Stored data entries
::::
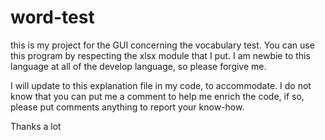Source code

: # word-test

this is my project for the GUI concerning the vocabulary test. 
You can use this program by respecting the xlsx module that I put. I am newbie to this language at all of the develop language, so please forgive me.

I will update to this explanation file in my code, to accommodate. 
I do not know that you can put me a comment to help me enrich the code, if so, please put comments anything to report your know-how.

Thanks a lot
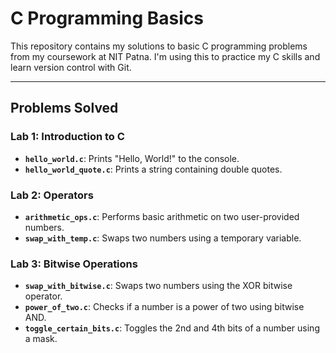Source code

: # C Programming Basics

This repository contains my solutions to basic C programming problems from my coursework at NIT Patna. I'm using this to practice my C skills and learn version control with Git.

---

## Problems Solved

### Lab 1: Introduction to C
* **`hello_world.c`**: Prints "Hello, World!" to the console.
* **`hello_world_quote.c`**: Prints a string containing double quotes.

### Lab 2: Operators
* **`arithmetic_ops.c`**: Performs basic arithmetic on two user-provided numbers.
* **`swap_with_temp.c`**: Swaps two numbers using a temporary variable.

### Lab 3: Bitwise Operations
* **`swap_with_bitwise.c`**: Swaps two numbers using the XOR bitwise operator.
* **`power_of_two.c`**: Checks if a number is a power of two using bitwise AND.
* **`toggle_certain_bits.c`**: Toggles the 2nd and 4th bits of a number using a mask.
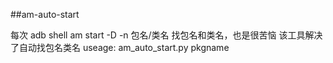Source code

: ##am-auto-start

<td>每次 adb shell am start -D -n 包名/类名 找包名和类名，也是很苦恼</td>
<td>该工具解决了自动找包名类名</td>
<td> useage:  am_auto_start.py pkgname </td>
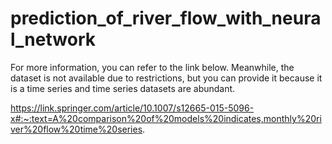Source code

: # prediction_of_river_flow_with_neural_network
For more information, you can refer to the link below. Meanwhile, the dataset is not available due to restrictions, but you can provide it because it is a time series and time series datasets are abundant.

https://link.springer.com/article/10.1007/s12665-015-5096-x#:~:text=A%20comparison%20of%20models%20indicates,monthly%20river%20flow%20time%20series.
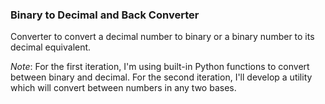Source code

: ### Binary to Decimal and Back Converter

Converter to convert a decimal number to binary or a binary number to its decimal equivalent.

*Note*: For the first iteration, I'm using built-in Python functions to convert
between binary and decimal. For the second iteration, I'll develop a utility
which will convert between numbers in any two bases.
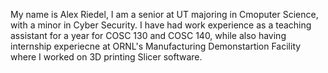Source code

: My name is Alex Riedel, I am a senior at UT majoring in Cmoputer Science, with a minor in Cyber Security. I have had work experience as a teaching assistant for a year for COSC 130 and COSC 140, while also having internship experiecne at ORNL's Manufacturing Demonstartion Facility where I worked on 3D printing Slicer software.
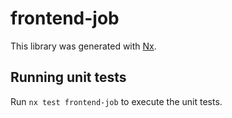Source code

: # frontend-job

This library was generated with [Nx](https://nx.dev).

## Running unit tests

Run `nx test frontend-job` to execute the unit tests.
::::
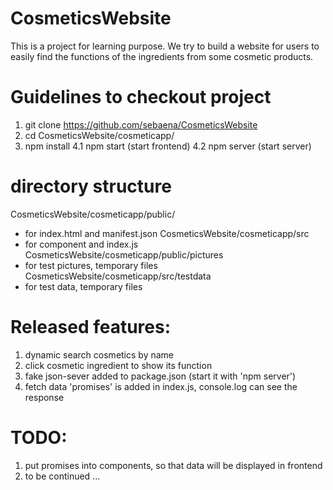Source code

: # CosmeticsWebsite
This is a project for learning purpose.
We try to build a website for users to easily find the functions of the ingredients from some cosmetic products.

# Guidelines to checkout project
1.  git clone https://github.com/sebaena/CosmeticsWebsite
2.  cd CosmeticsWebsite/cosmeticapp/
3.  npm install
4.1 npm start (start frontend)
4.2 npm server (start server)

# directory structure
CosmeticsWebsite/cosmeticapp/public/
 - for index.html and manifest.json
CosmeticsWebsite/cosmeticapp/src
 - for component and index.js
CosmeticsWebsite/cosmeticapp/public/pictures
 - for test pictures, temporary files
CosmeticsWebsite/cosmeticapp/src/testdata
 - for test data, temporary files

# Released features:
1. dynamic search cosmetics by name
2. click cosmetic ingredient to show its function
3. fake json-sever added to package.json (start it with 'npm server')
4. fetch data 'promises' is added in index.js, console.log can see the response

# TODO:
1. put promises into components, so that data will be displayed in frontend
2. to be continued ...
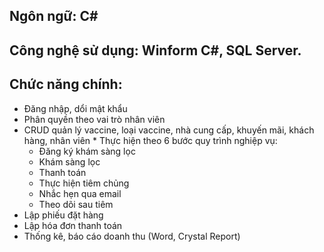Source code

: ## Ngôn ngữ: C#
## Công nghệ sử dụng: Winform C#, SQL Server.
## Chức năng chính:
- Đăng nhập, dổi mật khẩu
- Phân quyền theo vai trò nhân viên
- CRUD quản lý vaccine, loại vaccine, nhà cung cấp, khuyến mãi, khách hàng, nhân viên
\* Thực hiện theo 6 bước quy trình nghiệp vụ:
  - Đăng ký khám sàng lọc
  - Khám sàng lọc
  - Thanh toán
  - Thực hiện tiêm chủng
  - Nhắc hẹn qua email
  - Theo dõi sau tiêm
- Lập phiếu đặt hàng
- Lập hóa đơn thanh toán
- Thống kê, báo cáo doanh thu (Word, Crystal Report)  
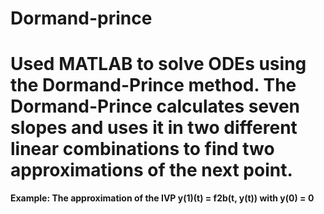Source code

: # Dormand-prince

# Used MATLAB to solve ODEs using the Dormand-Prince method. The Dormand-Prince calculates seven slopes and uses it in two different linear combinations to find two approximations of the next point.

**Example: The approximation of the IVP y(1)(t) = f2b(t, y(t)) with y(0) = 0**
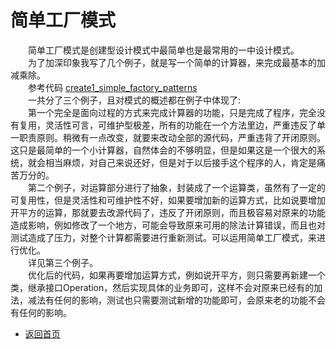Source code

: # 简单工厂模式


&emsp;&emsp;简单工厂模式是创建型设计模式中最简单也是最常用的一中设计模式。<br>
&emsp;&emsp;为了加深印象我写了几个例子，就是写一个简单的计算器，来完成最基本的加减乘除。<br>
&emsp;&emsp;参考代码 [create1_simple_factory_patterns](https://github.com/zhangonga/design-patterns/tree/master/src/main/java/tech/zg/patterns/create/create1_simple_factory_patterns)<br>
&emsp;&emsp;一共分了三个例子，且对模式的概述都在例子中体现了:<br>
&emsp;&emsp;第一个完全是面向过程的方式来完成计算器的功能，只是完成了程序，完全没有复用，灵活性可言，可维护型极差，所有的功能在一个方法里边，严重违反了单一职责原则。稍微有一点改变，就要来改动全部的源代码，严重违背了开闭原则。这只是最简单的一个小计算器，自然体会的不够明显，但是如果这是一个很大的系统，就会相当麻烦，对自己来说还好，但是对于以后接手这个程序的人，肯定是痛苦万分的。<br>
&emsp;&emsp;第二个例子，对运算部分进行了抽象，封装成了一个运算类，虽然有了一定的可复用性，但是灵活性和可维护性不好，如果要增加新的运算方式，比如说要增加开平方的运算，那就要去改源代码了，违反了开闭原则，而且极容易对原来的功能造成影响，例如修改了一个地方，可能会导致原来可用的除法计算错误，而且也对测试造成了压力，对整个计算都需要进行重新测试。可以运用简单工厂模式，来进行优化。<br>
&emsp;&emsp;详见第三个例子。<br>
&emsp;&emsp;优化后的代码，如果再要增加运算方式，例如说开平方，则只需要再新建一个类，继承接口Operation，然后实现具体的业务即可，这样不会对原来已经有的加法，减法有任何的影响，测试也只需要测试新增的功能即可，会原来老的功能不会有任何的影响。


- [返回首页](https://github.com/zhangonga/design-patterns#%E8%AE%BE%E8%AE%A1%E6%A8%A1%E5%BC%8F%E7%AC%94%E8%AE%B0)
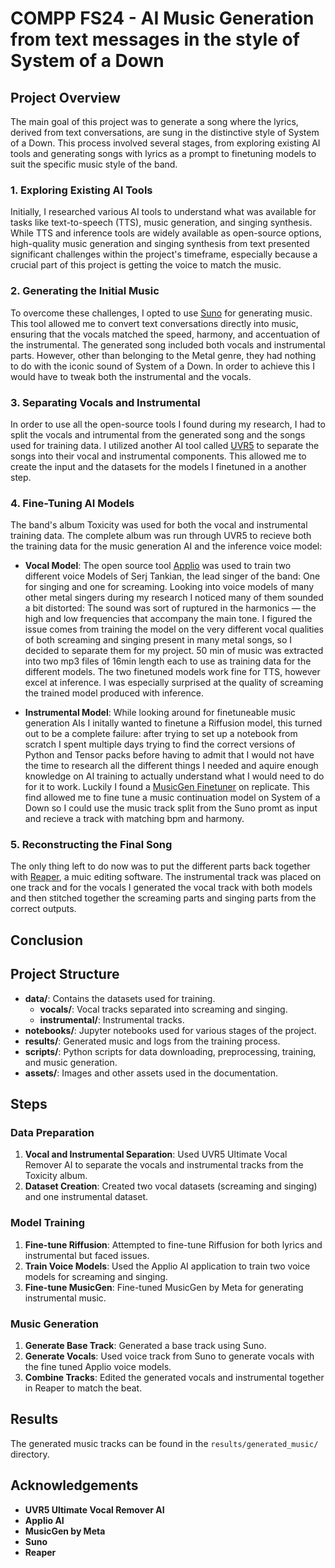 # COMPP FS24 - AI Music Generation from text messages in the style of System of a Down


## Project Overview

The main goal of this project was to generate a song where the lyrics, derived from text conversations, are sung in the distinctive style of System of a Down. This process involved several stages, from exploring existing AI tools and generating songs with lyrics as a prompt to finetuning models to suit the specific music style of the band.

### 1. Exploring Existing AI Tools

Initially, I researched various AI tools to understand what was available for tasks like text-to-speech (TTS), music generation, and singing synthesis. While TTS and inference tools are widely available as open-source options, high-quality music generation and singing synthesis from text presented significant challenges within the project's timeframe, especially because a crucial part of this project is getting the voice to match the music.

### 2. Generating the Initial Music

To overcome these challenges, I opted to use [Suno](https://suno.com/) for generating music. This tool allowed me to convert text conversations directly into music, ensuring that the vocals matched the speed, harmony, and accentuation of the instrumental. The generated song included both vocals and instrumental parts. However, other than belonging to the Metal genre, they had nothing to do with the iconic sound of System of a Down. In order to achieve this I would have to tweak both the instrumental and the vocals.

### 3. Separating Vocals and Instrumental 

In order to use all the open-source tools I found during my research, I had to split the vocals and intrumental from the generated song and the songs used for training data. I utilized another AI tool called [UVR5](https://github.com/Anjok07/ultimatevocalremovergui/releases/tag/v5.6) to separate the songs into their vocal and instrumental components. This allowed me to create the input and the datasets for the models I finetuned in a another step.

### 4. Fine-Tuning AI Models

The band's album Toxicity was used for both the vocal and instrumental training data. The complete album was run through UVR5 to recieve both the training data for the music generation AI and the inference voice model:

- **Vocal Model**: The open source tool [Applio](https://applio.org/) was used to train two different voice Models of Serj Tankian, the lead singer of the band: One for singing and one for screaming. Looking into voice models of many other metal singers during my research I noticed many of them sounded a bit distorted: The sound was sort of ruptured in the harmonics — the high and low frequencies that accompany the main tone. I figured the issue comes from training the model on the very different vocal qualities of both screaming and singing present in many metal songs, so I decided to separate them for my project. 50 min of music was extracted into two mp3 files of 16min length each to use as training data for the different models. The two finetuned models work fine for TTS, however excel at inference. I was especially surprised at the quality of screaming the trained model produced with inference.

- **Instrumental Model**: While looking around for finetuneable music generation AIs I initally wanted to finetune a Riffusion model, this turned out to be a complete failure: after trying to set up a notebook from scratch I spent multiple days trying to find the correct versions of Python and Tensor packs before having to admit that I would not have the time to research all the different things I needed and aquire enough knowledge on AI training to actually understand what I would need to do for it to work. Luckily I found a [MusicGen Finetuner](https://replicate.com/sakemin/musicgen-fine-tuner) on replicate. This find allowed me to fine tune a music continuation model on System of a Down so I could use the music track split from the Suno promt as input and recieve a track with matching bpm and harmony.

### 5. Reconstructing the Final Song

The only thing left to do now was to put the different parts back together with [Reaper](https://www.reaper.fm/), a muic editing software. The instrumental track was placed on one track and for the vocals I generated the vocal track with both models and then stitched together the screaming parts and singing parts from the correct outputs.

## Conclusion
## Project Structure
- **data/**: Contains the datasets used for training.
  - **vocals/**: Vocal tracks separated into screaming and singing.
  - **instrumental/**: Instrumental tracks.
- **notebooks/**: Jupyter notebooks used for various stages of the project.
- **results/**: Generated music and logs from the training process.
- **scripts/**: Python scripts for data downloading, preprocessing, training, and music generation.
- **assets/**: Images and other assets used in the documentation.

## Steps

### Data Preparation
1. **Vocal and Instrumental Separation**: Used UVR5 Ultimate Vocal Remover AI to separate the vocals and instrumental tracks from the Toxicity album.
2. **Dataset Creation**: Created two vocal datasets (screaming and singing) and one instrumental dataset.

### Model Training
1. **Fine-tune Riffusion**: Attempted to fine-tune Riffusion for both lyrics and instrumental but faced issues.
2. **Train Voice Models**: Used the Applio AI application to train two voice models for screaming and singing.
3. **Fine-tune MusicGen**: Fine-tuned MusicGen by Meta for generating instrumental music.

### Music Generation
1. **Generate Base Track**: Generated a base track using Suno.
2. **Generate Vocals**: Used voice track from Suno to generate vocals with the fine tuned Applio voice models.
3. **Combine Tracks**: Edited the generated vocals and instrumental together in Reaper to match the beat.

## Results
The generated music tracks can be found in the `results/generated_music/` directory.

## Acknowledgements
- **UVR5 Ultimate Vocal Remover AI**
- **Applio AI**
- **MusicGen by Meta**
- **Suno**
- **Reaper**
::::
Task details — Pull out every line of the rows above that contains the string "design", and list each one in full.

Task result —
&emsp;&emsp;参考代码 [create1_simple_factory_patterns](https://github.com/zhangonga/design-patterns/tree/master/src/main/java/tech/zg/patterns/create/create1_simple_factory_patterns)<br>
- [返回首页](https://github.com/zhangonga/design-patterns#%E8%AE%BE%E8%AE%A1%E6%A8%A1%E5%BC%8F%E7%AC%94%E8%AE%B0)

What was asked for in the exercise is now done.